Sustainability

 

The Need For Sustainability

As an important element of any enduring undertaking is to provide ongoing sustainability, the International Appalachian Trail Newfoundland Labrador (IATNL) is committed to ensuring the continued viability of its mission to protect, promote and develop the eco resources of Western Newfoundland.

Given that sustainability is most assured when established from within, an important goal is to identify and encourage the adoption of "made at home" initiatives that are supported at the local community level.

One such opportunity is to maximize the value of the region's environmental assets and direct the benefit back into that environment and its adjacent communities, which are important stewards and beneficiaries of that resource.

This would be not unlike drawing the equity from a family's home and reinvesting it back into home restoration, as opposed to squandering it on other unrelated interests.  For the residents of Western Newfoundland and its many communities, our environment is our extended home.

 

Special Management Areas

In January 2010, the IATNL and Corner Brook Pulp and Paper Limited (CBPPL) entered into a Memorandum Of Understanding to create five Special Management Areas in the Western Newfoundland woodlands managed by CBPPL.

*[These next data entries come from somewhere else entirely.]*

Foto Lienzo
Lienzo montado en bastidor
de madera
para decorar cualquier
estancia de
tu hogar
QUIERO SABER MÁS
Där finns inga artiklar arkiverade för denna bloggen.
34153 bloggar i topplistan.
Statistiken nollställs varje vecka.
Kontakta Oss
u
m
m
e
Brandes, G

The agreement includes an indefinite moratorium on operations and developments inconsistent with the environmental and adventure tourism values of over 300 square kilometres (30,000 hectares).  Located in Codroy, Serpentine, Chimney Cove, Brian’s Pond Inner Pond and West Blue Inner Pond valleys, the areas are distributed throughout Western Newfoundland along the IATNL route.

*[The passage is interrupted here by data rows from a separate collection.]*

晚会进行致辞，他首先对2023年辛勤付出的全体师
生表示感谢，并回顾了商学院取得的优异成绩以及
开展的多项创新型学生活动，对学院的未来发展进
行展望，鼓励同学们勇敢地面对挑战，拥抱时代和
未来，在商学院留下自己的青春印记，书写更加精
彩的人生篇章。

Unlike the planned provincial wildlife reserves such as those at Cape John, Mare Cove, Cloud River and the Highlands of St. John that would prohibit development of any kind (including footpaths), the IATNL-CBPPL protected areas were established as Special Management Area Reserves with TrailsThese SMART sites are to be managed with the goal of protecting their environmental, recreational, and spiritual value, while at the same time making them accessible to tourists, residents, and low-impact developments that provide economic benefit to local communities.